Josh Duggar — former Family Research Council lobbyist who campaigned publicly against LGBTQ rights — was convicted in 2021 of receiving and possessing child sexual abuse material. He was sentenced to more than 12 years in federal prison.

Dennis Hastert — Republican Speaker of the House who championed "family values" legislation and held the gavel during the Defense of Marriage Act era — was revealed to have sexually abused multiple boys during his years as a wrestling coach. He served 13 months in federal prison.

Ted Haggard — evangelical megachurch pastor, founder of the National Association of Evangelicals, and regular White House adviser during the George W. Bush administration who preached against homosexuality — was exposed in a years-long relationship with a male sex worker. He later acknowledged same-sex attraction.

Larry Craig — Republican senator from Idaho who voted consistently against legislation protecting gay rights — was arrested in 2007 for soliciting sex in a Minneapolis airport men’s room from an undercover police officer.

Bob Allen — Florida Republican state representative who co-sponsored an anti-gay bill — was arrested for offering to pay an undercover officer for oral sex in a public park bathroom.

George Rekers — co-founder of the Family Research Council and prominent conversion therapy advocate — was photographed returning from a European vacation with a male escort he had hired through a website called Rentboy.com. He claimed the young man had been hired to help carry his luggage.

The list is not short. It is not limited to one party or one denomination or one era.
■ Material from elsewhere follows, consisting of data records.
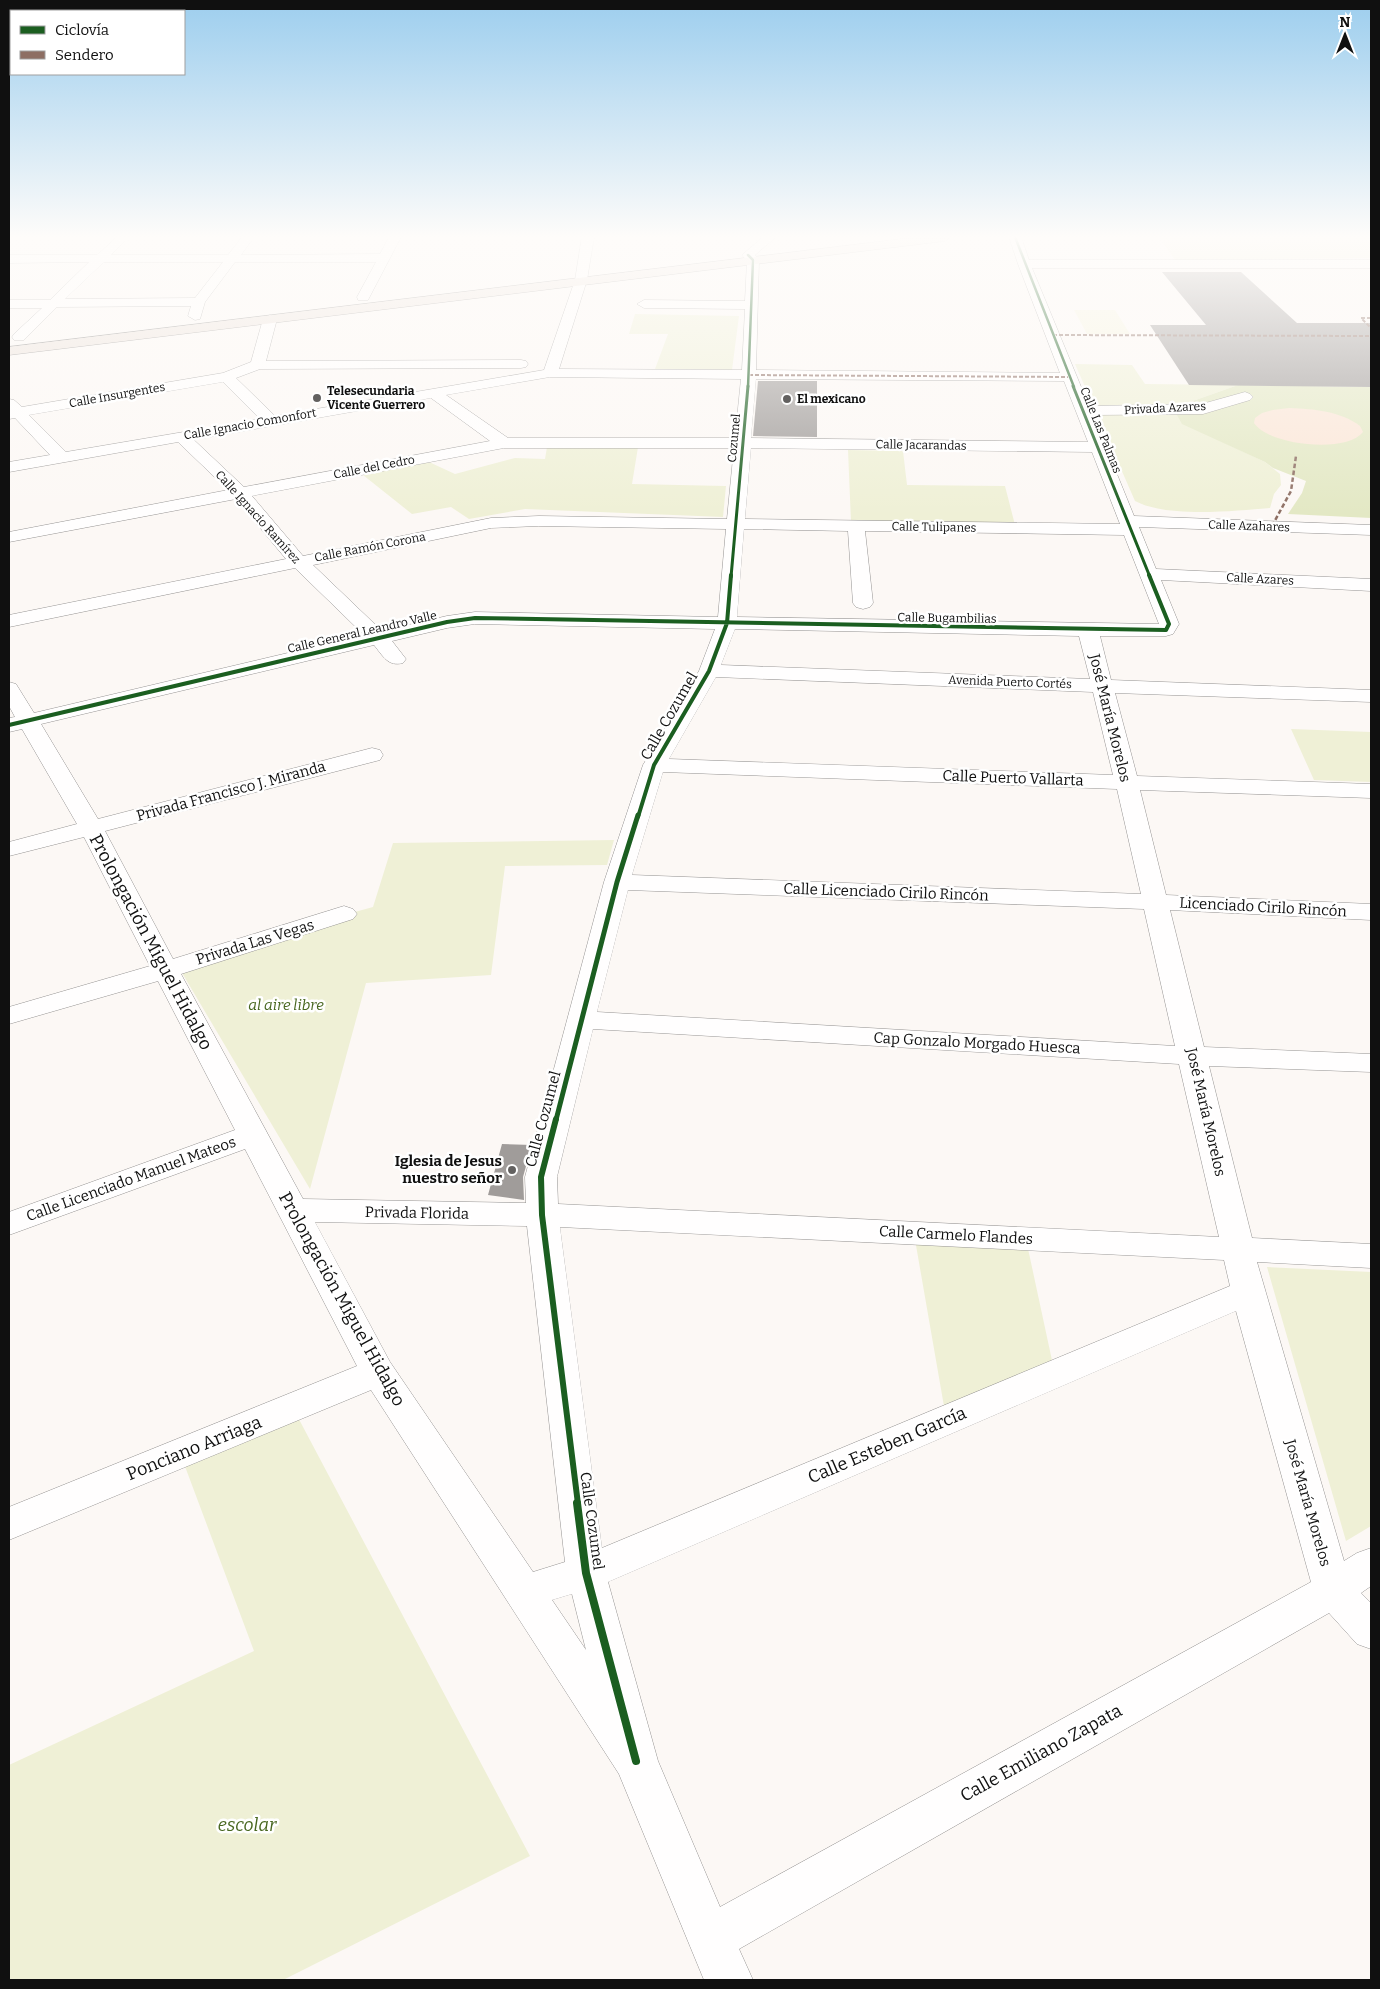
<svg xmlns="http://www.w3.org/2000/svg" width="1380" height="1989" font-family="Bitter,serif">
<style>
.green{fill:#eff0d6}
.forest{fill:#e3e8c4}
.sand{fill:#fbe6d7}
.pitch{fill:#f6f4df}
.building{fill:#a09c9a}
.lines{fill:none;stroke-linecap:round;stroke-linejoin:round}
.minor-casing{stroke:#969493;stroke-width:1}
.major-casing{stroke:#848280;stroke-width:1}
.minor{fill:#fffefe;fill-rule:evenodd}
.major{fill:#ece2db;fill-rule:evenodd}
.quiet-far1{stroke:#8d6e63;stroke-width:2;stroke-dasharray:4 2;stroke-linecap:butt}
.quiet{stroke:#8d6e63;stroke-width:2.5;stroke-dasharray:4.5 2.5;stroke-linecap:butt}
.cycleway-far5-casing{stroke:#fff;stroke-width:4}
.cycleway-far4-casing{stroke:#fff;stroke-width:5}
.cycleway-far3-casing{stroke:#fff;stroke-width:6}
.cycleway-far2-casing{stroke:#fff;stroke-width:8}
.cycleway-far1-casing{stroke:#fff;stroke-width:9}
.cycleway-casing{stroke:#fff;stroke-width:11}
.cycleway-far5{stroke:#1b5e20;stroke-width:2.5}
.cycleway-far4{stroke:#1b5e20;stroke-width:3}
.cycleway-far3{stroke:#1b5e20;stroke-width:4}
.cycleway-far2{stroke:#1b5e20;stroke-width:5}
.cycleway-far1{stroke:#1b5e20;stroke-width:6}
.cycleway{stroke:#1b5e20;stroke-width:8}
.poi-dot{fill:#636160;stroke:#fff;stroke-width:2}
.labels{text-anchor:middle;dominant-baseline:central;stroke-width:5;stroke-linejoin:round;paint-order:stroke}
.far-poi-label{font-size:12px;font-weight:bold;fill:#101010;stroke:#fff;text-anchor:start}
.far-street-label{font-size:12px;fill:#101010;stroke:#fff}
.street-label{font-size:15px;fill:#101010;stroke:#fff}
.park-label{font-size:15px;font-style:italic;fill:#486720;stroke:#fff}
.poi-label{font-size:15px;font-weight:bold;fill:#101010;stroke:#fff;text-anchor:end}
.near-street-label{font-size:18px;fill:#101010;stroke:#fff}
.near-park-label{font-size:18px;font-style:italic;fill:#486720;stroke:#fff}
</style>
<rect width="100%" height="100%" fill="#fcf8f5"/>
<path class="green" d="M 1159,237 L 1371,237 L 1371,258 L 1175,260 Z
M 635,314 L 739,316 L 732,370 L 655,369 L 668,334 L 629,334 Z
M 1075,364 L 1132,365 L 1145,384 L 1238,385 L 1173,408 L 1208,435 L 1265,462 L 1280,474 L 1281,485 L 1274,494 L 1270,508 C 1233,511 1167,518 1135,501 Z
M 548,441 L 639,441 L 632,484 L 726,486 L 723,517 L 525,509 L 469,519 L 451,507 L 412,514 L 363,475 L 429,462 L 455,474 L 515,458 L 545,459 Z
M 848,450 L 903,451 L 907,485 L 1005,486 L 1015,525 L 851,522 Z
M 1291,729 L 1371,732 L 1371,782 L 1314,780 Z
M 614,840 L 607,865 L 505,866 L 491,975 L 366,983 L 310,1189 L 175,961 L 373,907 L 393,843 Z
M 913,1228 L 1024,1230 L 1053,1365 L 945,1412 Z
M 1267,1267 L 1371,1272 L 1371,1526 L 1346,1541 Z
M 293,1408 L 530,1856 L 283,1980 L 9,1980 L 9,1765 L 254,1651 L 180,1453 Z"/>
<path class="forest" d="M 1238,385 L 1371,387 L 1371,518 L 1288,514 L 1302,493 L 1306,481 L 1273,468 L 1265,462 L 1182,424 L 1173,408 Z"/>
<path class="sand" d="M 1289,408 C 1314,409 1340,411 1360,426 L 1363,432 C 1346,454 1268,445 1254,423 L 1255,418 L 1262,413 L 1273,410 Z"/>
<path class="pitch" d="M 1074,310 L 1115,310 L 1130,334 L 1087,334 Z"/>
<path class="building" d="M 1162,272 L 1241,272 L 1297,323 L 1371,323 L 1371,387 L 1189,385 L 1150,325 L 1206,325 Z
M 758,381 L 817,381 L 817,437 L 753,436 Z
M 502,1144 L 532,1145 L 523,1177 L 524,1200 L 488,1195 Z"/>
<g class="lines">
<g class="minor-casing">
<path id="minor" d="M 117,237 L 129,237 L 111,255 L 228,255 L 242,237 L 254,237 L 241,255 L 380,254 L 389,237 L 401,237 L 368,300 L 358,300 L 357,297 L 376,262 L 235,262 L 205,302 L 200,319 L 195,320 L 188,316 L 191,306 L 57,307 L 24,340 L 14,340 L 12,337 L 14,334 L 42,308 L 9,308 L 9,300 L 50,300 L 89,262 L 9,263 L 9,255 L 97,255 ZM 104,262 L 223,262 L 195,298 L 65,299 Z
M 582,237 L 594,237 L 587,280 L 559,369 L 742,370 L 745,309 L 644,308 L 637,304 L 644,300 L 745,301 L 747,261 L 742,255 L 763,237 L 776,237 L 755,255 L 759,260 L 756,370 L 1060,373 L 1018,264 L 1009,237 L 1021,237 L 1029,260 L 1371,260 L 1371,268 L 1032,268 L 1089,406 L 1202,404 L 1245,392 L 1250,394 L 1253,397 L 1250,400 L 1203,414 L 1093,415 L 1134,516 L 1371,525 L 1371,535 L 1139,527 L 1156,569 L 1371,579 L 1371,591 L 1161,580 L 1179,624 L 1173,634 L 1166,636 L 1100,636 L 1111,680 L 1371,690 L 1371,702 L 1115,693 L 1137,776 L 1371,784 L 1371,798 L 1140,790 L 1166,895 L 1371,904 L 1371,920 L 1170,910 L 1204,1047 L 1371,1054 L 1371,1072 L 1209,1066 L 1252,1238 L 1371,1244 L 1371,1268 L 1257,1262 L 1344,1561 L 1357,1553 L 1371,1548 L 1371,1586 L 1361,1593 L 1371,1603 L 1371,1649 L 1357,1644 L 1329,1613 L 739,1949 L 753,1980 L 704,1980 L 619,1774 L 371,1390 L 9,1540 L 9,1507 L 357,1366 L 245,1149 L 9,1235 L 9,1212 L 235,1130 L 158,981 L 9,1024 L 9,1007 L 150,966 L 84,837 L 9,856 L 9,842 L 77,824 L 22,729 L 9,732 L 9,718 L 15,717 L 9,706 L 9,682 L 16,684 L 34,713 L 364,635 L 295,568 L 9,627 L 9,615 L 286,559 L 236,499 L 9,542 L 9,532 L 228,490 L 178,442 L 9,472 L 9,462 L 50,455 L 15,418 L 9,419 L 9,399 L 14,400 L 22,407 L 223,373 L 251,362 L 263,319 L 270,315 L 277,319 L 266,361 L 521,360 L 526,361 L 528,364 L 526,367 L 521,368 L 260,369 L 236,378 L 275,416 L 544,370 L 575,280 ZM 550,377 L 741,379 L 735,438 L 508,438 L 446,395 ZM 756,379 L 1064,381 L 1088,442 L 751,438 ZM 223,382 L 260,419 L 66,452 L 29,415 ZM 431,398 L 490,441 L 244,487 L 194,440 ZM 504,448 L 734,448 L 727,519 L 539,516 L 491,518 L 303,556 L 252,496 ZM 751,448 L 1092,452 L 1120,524 L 745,519 ZM 539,526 L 726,529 L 718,617 L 475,612 L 447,616 L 382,631 L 313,565 L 491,528 ZM 744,529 L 848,531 L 853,603 L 856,607 L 863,609 L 870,607 L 873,603 L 865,531 L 1124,535 L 1159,624 L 737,617 ZM 475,624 L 715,629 L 699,671 L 643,765 L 604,882 L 525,1177 L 526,1203 L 303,1199 L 181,974 L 353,919 L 357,914 L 353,909 L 344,906 L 173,959 L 105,831 L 380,760 L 383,755 L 380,750 L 372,748 L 98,819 L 41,724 L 374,645 C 383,656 388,667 403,663 L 406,659 L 392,641 L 447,628 ZM 735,629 L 1079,636 L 1090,679 L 721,665 ZM 716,677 L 1093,692 L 1113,775 L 669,759 ZM 663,772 L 1117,789 L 1141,894 L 632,875 ZM 628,890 L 1144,909 L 1175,1046 L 597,1012 ZM 593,1029 L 1179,1064 L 1219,1237 L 558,1204 L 557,1177 ZM 315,1222 L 527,1226 L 565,1562 L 533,1572 L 390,1362 ZM 560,1227 L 1224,1260 L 1230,1286 L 602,1548 ZM 1236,1311 L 1311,1582 L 720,1907 L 658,1761 L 608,1582 ZM 572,1594 L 586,1650 L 552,1600 Z"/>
</g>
<g class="major-casing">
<path id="major" d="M 918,237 L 951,237 L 945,241 L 9,355 L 9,347 Z"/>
</g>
<use href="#minor" class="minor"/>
<use href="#major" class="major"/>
<path class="quiet-far1" d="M 1371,318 L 1361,318 L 1371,328
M 1053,335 L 1371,336
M 749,375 L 1069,377"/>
<path class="quiet" d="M 1272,526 L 1291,491 L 1296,456"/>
<g class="cycleway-far5-casing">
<path id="cycleway-far5" d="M 1015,237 L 1074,387
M 748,387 L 753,260 L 748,255"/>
</g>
<g class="cycleway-far4-casing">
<path id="cycleway-far4" d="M 1073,386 L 1150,577
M 731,577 L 748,386"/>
</g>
<g class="cycleway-far3-casing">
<path id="cycleway-far3" d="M 9,725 L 447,622 L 475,618 L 1166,630 L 1169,624 L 1149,575
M 638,817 L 654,765 L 709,671 L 727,623 L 731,575"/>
</g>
<g class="cycleway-far2-casing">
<path id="cycleway-far2" d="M 556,1120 L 617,882 L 638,815"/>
</g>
<g class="cycleway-far1-casing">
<path id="cycleway-far1" d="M 556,1119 L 541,1177 L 542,1215 L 578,1504"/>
</g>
<g class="cycleway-casing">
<path id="cycleway" d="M 577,1503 L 586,1573 L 636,1761"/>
</g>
<use href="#cycleway-far5" class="cycleway-far5"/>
<use href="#cycleway-far4" class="cycleway-far4"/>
<use href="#cycleway-far3" class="cycleway-far3"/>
<use href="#cycleway-far2" class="cycleway-far2"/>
<use href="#cycleway-far1" class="cycleway-far1"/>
<use href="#cycleway" class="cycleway"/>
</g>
<linearGradient id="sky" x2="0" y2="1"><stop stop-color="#9dceee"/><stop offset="0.46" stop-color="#fefcfa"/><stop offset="1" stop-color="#fefcfa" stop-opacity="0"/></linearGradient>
<rect width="1380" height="515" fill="url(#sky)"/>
<g class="poi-dot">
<circle cx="317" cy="398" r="5"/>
<circle cx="787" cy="399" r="5"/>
<circle cx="512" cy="1170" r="5"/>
</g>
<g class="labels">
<g class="far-poi-label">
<text x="327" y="391">Telesecundaria<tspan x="327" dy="14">Vicente Guerrero</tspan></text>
<text x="797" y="399">El mexicano</text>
</g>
<g class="far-street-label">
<text transform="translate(117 395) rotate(-10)">Calle Insurgentes</text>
<text transform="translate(1165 408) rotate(-3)">Privada Azares</text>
<text transform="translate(250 424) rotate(-10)">Calle Ignacio Comonfort</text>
<text transform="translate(1101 430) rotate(68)">Calle Las Palmas</text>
<text transform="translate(734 438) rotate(-85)">Cozumel</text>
<text transform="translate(921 445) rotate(1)">Calle Jacarandas</text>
<text transform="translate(374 467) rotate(-11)">Calle del Cedro</text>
<text transform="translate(258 517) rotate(48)">Calle Ignacio Ramírez</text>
<text transform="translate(1249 526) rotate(2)">Calle Azahares</text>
<text transform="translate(934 527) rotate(1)">Calle Tulipanes</text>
<text transform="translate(370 547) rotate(-11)">Calle Ramón Corona</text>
<text transform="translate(1260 579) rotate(3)">Calle Azares</text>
<text transform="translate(947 618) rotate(1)">Calle Bugambilias</text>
<text transform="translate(362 632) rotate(-13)">Calle General Leandro Valle</text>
<text transform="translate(1010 682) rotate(2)">Avenida Puerto Cortés</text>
</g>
<g class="street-label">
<text transform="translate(669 716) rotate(-60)">Calle Cozumel</text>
<text transform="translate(1110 718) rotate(76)">José María Morelos</text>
<text transform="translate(1013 778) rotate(2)">Calle Puerto Vallarta</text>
<text transform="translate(231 791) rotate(-15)">Privada Francisco J. Miranda</text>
<text transform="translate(886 892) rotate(2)">Calle Licenciado Cirilo Rincón</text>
<text transform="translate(1263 907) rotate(3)">Licenciado Cirilo Rincón</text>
<text transform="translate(255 942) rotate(-17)">Privada Las Vegas</text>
<text transform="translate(977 1043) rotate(3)">Cap Gonzalo Morgado Huesca</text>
<text transform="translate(1206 1112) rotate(77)">José María Morelos</text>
<text transform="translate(543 1119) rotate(-75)">Calle Cozumel</text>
<text transform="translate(131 1179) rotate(-20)">Calle Licenciado Manuel Mateos</text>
<text transform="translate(417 1213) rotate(1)">Privada Florida</text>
<text transform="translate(956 1235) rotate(3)">Calle Carmelo Flandes</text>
<text transform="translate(1308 1503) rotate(74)">José María Morelos</text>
<text transform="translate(592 1521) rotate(82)">Calle Cozumel</text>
</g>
<g class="park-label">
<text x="286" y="1005">al aire libre</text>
</g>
<g class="poi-label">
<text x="502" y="1161">Iglesia de Jesus<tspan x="502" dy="17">nuestro señor</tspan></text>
</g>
<g class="near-street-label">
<text transform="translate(151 942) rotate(62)">Prolongación Miguel Hidalgo</text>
<text transform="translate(342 1299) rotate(61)">Prolongación Miguel Hidalgo</text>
<text transform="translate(887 1445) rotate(-23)">Calle Esteben García</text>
<text transform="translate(194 1448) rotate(-22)">Ponciano Arriaga</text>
<text transform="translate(1041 1753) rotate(-29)">Calle Emiliano Zapata</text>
</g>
<g class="near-park-label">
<text x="247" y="1825">escolar</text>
</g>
</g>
<rect width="1380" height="1989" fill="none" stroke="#101010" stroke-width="20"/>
<rect x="10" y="10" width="175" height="65" fill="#ffffff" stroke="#9f9f9f"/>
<rect x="20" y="26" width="25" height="8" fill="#1b5e20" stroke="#9f9f9f"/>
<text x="55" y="35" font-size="15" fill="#101010">Ciclovía</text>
<rect x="20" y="51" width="25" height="8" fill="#8d6e63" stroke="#9f9f9f"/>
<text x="55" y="60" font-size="15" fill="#101010">Sendero</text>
<g transform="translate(1345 35)" stroke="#ffffff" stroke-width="4" paint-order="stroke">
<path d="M0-4L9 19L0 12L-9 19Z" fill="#101010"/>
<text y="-8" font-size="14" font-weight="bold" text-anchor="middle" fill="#101010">N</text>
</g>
</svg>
It spans decades, and it consistently produces the same profile: a person whose public platform is built on the condemnation of LGBTQ people, whose private life contradicts that platform, and who uses the public condemnation as both cover and weapon.

There is a clinical term for the psychological dynamic this represents. There is also a simpler way to say it: the loudest voices in the room are often the ones with the most to hide.

That observation does not prove Chambers guilty of the charges against him. Courts will make that determination.

What it does is place Tuesday’s arrest in a context that is not random, not coincidental, and not new. Conversion therapy caused documented harm to real people for decades — telling them that their identity was broken, sinful, and required fixing. The person who ran the largest such organization in American history has now been arrested for allegedly pursuing a sexual relationship with a 14-year-old boy.

The Orange County Sheriff’s Office said their detectives "stopped a predator before he had the chance to harm a child."

The LGBTQ survivors of Exodus International were not stopped before harm was done to them.

That asymmetry is worth sitting with.